Weak saturation of the cube in the clique

Low ★ Graph Theory » Extremal Graph Theory accessible to undergrads

Status open medium confidence

The problem of determining $\text{wsat}(K_n, Q_3)$ — the minimum number of edges in a weakly $Q_3$-saturated subgraph of $K_n$ — remains open. The related problem of $\text{wsat}(Q_d, Q_m)$ (hypercube host) was resolved by Morrison, Noel, and Scott, but no paper found addresses the complete-graph host case. Active research on weak saturation in the clique has focused on bipartite graphs and multipartite structures, leaving the hypercube case open.

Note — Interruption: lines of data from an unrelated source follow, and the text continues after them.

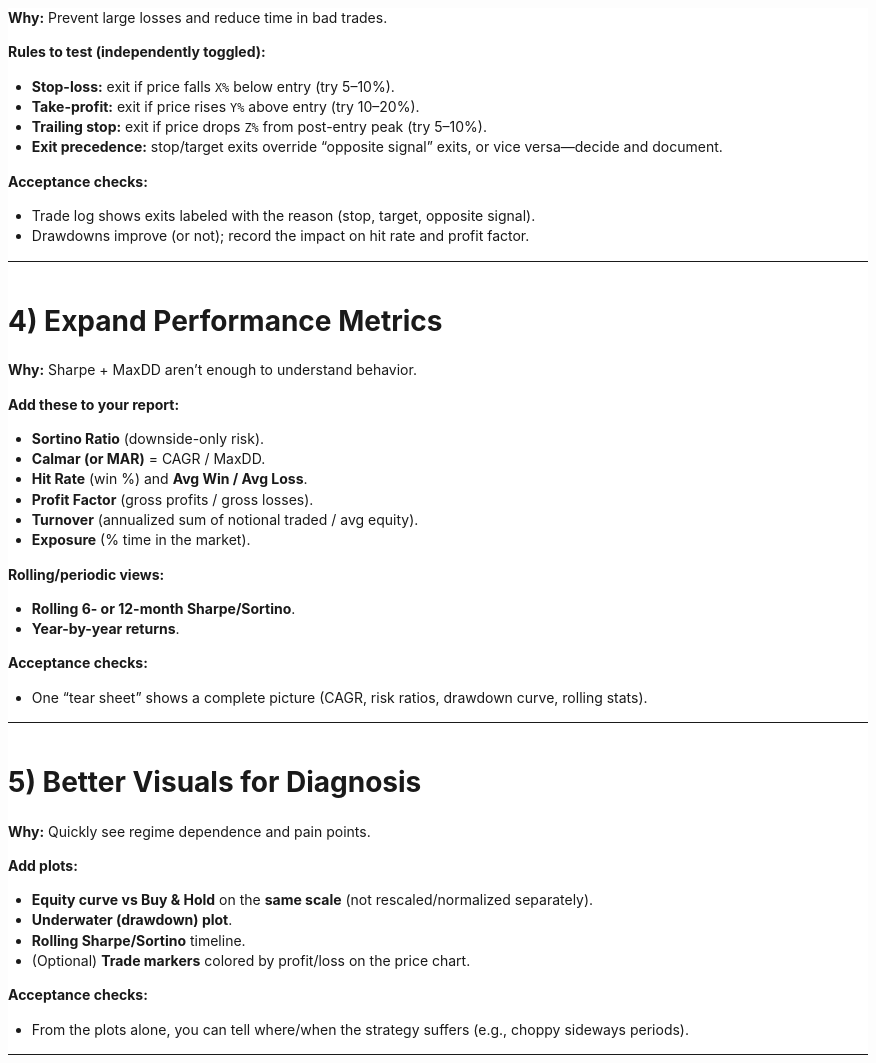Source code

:**Why:** Prevent large losses and reduce time in bad trades.

**Rules to test (independently toggled):**

* **Stop-loss:** exit if price falls `X%` below entry (try 5–10%).
* **Take-profit:** exit if price rises `Y%` above entry (try 10–20%).
* **Trailing stop:** exit if price drops `Z%` from post-entry peak (try 5–10%).
* **Exit precedence:** stop/target exits override “opposite signal” exits, or vice versa—decide and document.

**Acceptance checks:**

* Trade log shows exits labeled with the reason (stop, target, opposite signal).
* Drawdowns improve (or not); record the impact on hit rate and profit factor.

---

# 4) Expand Performance Metrics

**Why:** Sharpe + MaxDD aren’t enough to understand behavior.

**Add these to your report:**

* **Sortino Ratio** (downside-only risk).
* **Calmar (or MAR)** = CAGR / MaxDD.
* **Hit Rate** (win %) and **Avg Win / Avg Loss**.
* **Profit Factor** (gross profits / gross losses).
* **Turnover** (annualized sum of notional traded / avg equity).
* **Exposure** (% time in the market).

**Rolling/periodic views:**

* **Rolling 6- or 12-month Sharpe/Sortino**.
* **Year-by-year returns**.

**Acceptance checks:**

* One “tear sheet” shows a complete picture (CAGR, risk ratios, drawdown curve, rolling stats).

---

# 5) Better Visuals for Diagnosis

**Why:** Quickly see regime dependence and pain points.

**Add plots:**

* **Equity curve vs Buy & Hold** on the **same scale** (not rescaled/normalized separately).
* **Underwater (drawdown) plot**.
* **Rolling Sharpe/Sortino** timeline.
* (Optional) **Trade markers** colored by profit/loss on the price chart.

**Acceptance checks:**

* From the plots alone, you can tell where/when the strategy suffers (e.g., choppy sideways periods).

---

Reviewer notes. Searches found extensive recent literature on weak saturation in cliques (complete bipartite, tensor products, multipartite hypergraphs) but nothing specifically addressing wsat(K_n, Q_m) for any m. The MNS paper (arXiv:1408.5488) solved wsat(Q_d, Q_m) but that is for the hypercube host, not the complete graph host. The Springer Combinatorica 2025 paper on 'weak saturation rank' could not be fully accessed due to redirects. The problem likely remains open.

Auto-reviewed 2026-05-08 with claude-sonnet-4-6 (worker 06) (web search enabled).

Problem. Determine $ \text{wsat}(K_n,Q_3) $ .
Keywords: bootstrap percolation · hypercube · Weak saturation

Discussion

Given graphs $ G $ and $ H $ , let $ \text{wsat}(G,H) $ denote the minimum number of edges in a subgraph $ F $ of $ G $ such that the edges of $ E(G)\setminus E(F) $ can be added to $ F $ , one edge at a time, so that each edge completes a copy of $ H $ when it is added. Of course, if one can solve the problem above, then a natural next step is to determine $ \text{wsat}(K_n,Q_m) $ for all $ n $ and $ m $ . Morrison, Noel and Scott [MNS] solved the related problem of determining $ \text{wsat}(Q_d,Q_m) $ for all $ d $ and $ m $ .

Bibliography

  • [MNS] N. Morrison, J. A. Noel, A. Scott. Saturation in the hypercube and bootstrap percolation. To appear in Combin. Probab. Comput.